*** Opening DATASET RECORDS ***
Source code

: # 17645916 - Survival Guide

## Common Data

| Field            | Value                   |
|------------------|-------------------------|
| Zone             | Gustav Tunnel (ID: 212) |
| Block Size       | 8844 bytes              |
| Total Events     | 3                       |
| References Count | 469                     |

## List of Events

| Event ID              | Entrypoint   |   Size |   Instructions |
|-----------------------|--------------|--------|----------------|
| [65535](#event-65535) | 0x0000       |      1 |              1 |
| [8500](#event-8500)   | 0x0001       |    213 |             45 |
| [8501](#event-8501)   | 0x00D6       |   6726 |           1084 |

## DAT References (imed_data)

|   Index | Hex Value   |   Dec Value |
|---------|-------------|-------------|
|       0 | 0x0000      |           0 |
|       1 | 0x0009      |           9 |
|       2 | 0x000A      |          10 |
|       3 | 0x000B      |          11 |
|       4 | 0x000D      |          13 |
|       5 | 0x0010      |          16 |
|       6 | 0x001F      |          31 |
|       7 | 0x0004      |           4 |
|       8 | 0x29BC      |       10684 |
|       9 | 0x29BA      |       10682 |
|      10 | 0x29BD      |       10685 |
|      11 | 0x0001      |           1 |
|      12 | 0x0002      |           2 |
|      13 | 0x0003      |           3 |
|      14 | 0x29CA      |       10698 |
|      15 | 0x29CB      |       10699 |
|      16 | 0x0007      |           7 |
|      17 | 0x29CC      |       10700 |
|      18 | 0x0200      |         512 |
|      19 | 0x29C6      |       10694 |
*** Closing DATASET RECORDS ***
TASK: Write all of the records out again exactly.

TASK ANSWER:
Source code

: # 17645916 - Survival Guide

## Common Data

| Field            | Value                   |
|------------------|-------------------------|
| Zone             | Gustav Tunnel (ID: 212) |
| Block Size       | 8844 bytes              |
| Total Events     | 3                       |
| References Count | 469                     |

## List of Events

| Event ID              | Entrypoint   |   Size |   Instructions |
|-----------------------|--------------|--------|----------------|
| [65535](#event-65535) | 0x0000       |      1 |              1 |
| [8500](#event-8500)   | 0x0001       |    213 |             45 |
| [8501](#event-8501)   | 0x00D6       |   6726 |           1084 |

## DAT References (imed_data)

|   Index | Hex Value   |   Dec Value |
|---------|-------------|-------------|
|       0 | 0x0000      |           0 |
|       1 | 0x0009      |           9 |
|       2 | 0x000A      |          10 |
|       3 | 0x000B      |          11 |
|       4 | 0x000D      |          13 |
|       5 | 0x0010      |          16 |
|       6 | 0x001F      |          31 |
|       7 | 0x0004      |           4 |
|       8 | 0x29BC      |       10684 |
|       9 | 0x29BA      |       10682 |
|      10 | 0x29BD      |       10685 |
|      11 | 0x0001      |           1 |
|      12 | 0x0002      |           2 |
|      13 | 0x0003      |           3 |
|      14 | 0x29CA      |       10698 |
|      15 | 0x29CB      |       10699 |
|      16 | 0x0007      |           7 |
|      17 | 0x29CC      |       10700 |
|      18 | 0x0200      |         512 |
|      19 | 0x29C6      |       10694 |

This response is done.